During an interview on the ABC's 7.30 Report last week, Ms McManus said Grocon was fined $300,000 for "killing" five workers.
"While it was not accurate to say 'Grocon was fined $300,000 for killing five workers', it is accurate to point out that the huge discrepancy in fines paid by the company and the CFMEU is a glaring example of the inherent unfairness in our industrial relations laws," Ms McManus said.
In a statement issued on Monday night, Ms McManus said Grocon did not have the best record for workplace safety.
The March 2013 collapse of a wall on a Swanston Street construction site in Melbourne led to the death of three passers-by. The incident followed the death of a construction worker on a nearby Grocon site the previous month.
It was convicted and ordered to pay a fine of $250,000 - less than a quarter of the maximum available penalty.
"This compares with the almost $4 million in fines levied on the CFMEU over a similar timeframe for protesting Grocon's record and taking action to stand up for worker safety on construction sites," Ms McManus said.
Grocon issued a statement on Friday saying it did not deny tragic deaths had occurred on its sites, but insisting it had not caused them.
"Findings on the public record are that Grocon has not caused the death of any individual," a company statement said.
"It is beholden on Ms McManus to publicly correct her statement and Grocon will be writing to her seeking this correction."

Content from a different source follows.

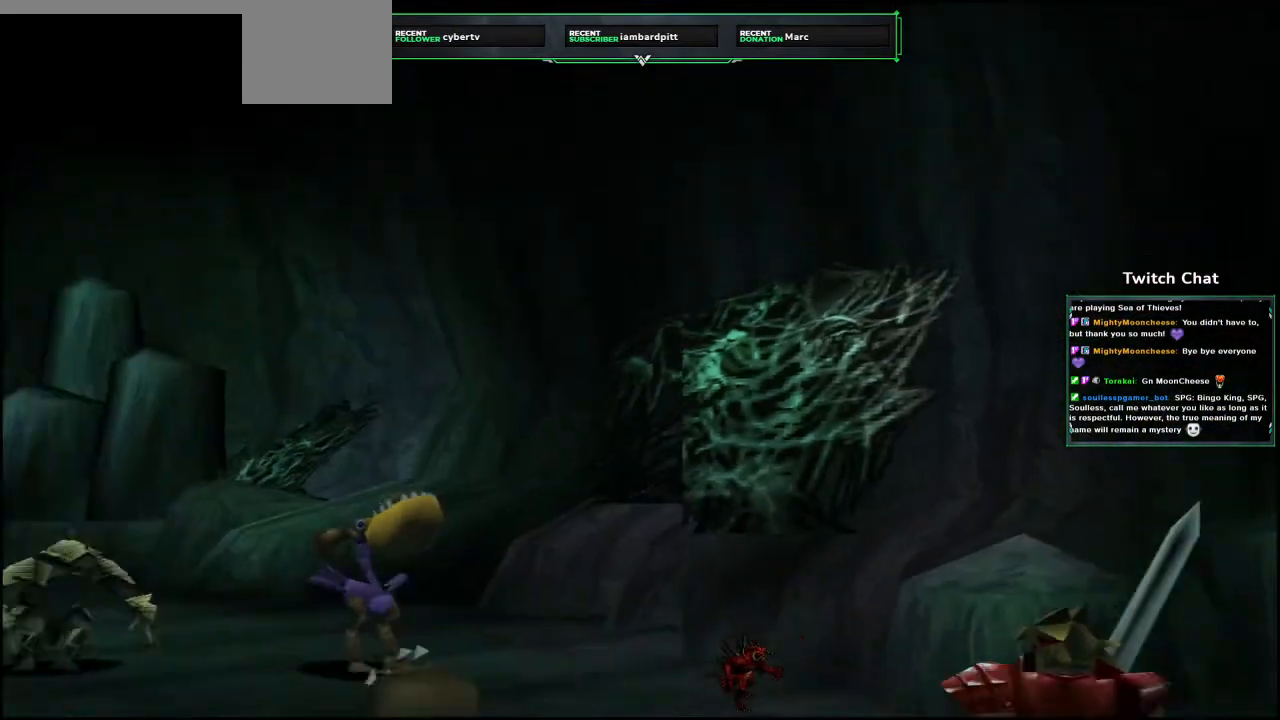
{"dt_ms": 500, "buttons": [], "left_stick": "center", "right_stick": "center"}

The company said the Victorian Coroner's Court confirmed in 2014 there were no workplace safety issues involved in the death of a crane driver, William Ramsay, on Grocon's Emporium building site in February, 2013.
It said WorkSafe had also confirmed Grocon's conduct did not cause a wall to collapse on a Swanston Street footpath, killing three people. However, the Swanston Street case did see a Grocon subsidiary fined $250,000 after it pleaded guilty to failing to ensure a safe workplace.
Ms McManus sparked controversy when she told the ABC on Wednesday that she believed in the rule of law "where the law's fair, where the law's right, but when it's unjust, I don't think there's a problem with breaking it".
Unions have thrown their support behind Ms McManus by challenging the fairness of industrial laws that outlaw strike action to achieve better pay and conditions.
The Coalition has strongly criticised the ACTU secretary as a law unto herself in promoting unlawful conduct.
The Labor Party has also opposed breaking the law, saying it is better for parliamentarians to work towards changing unfair legislation.